Publication du décret du 24 décembre 2025 pour la mise en œuvre de l'expérimentation de caméras frontales embarquées sur le matériel roulant
Le décret n° 2025-1310 du 24 décembre 2025, publié au Journal officiel le 26 décembre 2025, autorise les opérateurs de transports guidés urbains à expérimenter, jusqu’au 28 juin 2028, l’utilisation de caméras frontales embarquées sur leurs matériels roulants.
Cette expérimentation, attendue depuis longtemps par le secteur, a été intégrée à la loi Tabarot à l’initiative de l’UTPF après un fort travail de sensibilisation. L’utilisation de ces caméras doit permettre une amélioration de la sécurité, notamment en zone de circulation partagée, grâce à la meilleure compréhension des accidents et à l’identification des zones accidentogènes.
Cette mesure s’inscrit donc dans le cadre de l’application de l’article 14 de la loi du 28 avril 2025 relative au renforcement de la sûreté dans les transports.
Cette expérimentation vise exclusivement deux objectifs : améliorer la prévention et l’analyse des accidents, et renforcer la formation des conducteurs ainsi que de leur encadrement. Les images captées sur la voie publique ne peuvent en aucun cas être utilisées à d’autres fins. Les opérateurs qui choisissent de mettre en œuvre ce dispositif deviennent responsables du traitement des données à caractère personnel, au sens du règlement général sur la protection des données.

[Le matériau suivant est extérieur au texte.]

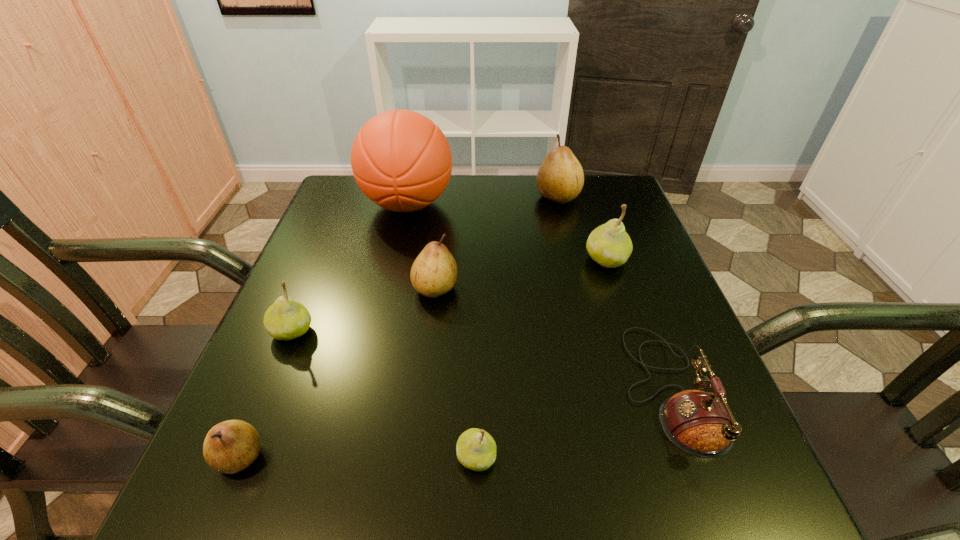
Locate an element on the screen. The height and width of the screenshot is (540, 960). free space between the second biggest brown pear and the leftmost brown pear is located at coordinates coord(338,372).

Find the location of `blank region between the biggest green pear and the tallest object`. blank region between the biggest green pear and the tallest object is located at coordinates (507, 232).

Locate an element on the screen. vacant region between the rightmost green pear and the second smallest green pear is located at coordinates pos(449,296).

Identify the location of free space that is in between the rightmost brown pear and the telephone. (614, 293).

Where is `vacant point located between the tallest object and the second smallest brown pear`? vacant point located between the tallest object and the second smallest brown pear is located at coordinates (421, 246).

Where is `blank region between the orange basketball and the fourth object from right to left`? This screenshot has width=960, height=540. blank region between the orange basketball and the fourth object from right to left is located at coordinates (442, 330).

You are a GUI agent. You are given a task and a screenshot of the screen. Output one action in this format:
    pyautogui.click(x=<x>, y=<y>)
    Task: Click on the empty space between the biggest green pear and the tallest object
    The height and width of the screenshot is (540, 960).
    Given the screenshot: What is the action you would take?
    pyautogui.click(x=507, y=232)

Identify the location of free space between the basketball and the pink telephone. (539, 297).

Locate an element on the screen. Image resolution: width=960 pixels, height=540 pixels. vacant area that lies between the basketball and the pink telephone is located at coordinates (539, 297).

This screenshot has width=960, height=540. I want to click on unoccupied position between the biggest brown pear and the second farthest brown pear, so click(496, 242).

Le cadre fixé par le décret est particulièrement strict. Les caméras doivent être positionnées dans l’axe de la rame et ne peuvent capter des images que dans un angle horizontal maximal de soixante degrés. Les enregistrements peuvent être réalisés en continu, mais toute captation d’images de l’intérieur des domiciles ou de leurs entrées doit entraîner une interruption immédiate de l’enregistrement ou, à défaut, une suppression des images dans un délai de quarante-huit heures. Les données sont chiffrées, stockées sur des supports sécurisés et accessibles uniquement à des agents spécifiquement habilités et formés à la protection des données personnelles.
Les images font l’objet d’une pseudonymisation au plus tard lors de leur enregistrement dans le système centralisé de stockage des données, après extraction du dispositif d'enregistrement physiquement embarqué à bord du matériel roulant. Elles sont conservées pour une durée maximale de trente jours, sauf lorsqu’elles sont nécessaires à une procédure judiciaire, administrative ou disciplinaire, auquel cas elles peuvent être conservées sans pseudonymisation jusqu’à la clôture de la procédure concernée.
Chaque opération de consultation et d'extraction de données fait l'objet d'un enregistrement dans le traitement ou, à défaut, d'une consignation dans un registre spécialement ouvert à cet effet.
Les opérateurs engagés dans l’expérimentation doivent informer le ministre chargé des transports de leur décision, préciser le nombre de caméras installées ainsi que les lignes concernées, et signaler toute évolution du dispositif. Un bilan détaillé devra être transmis au plus tard le 1er septembre 2027.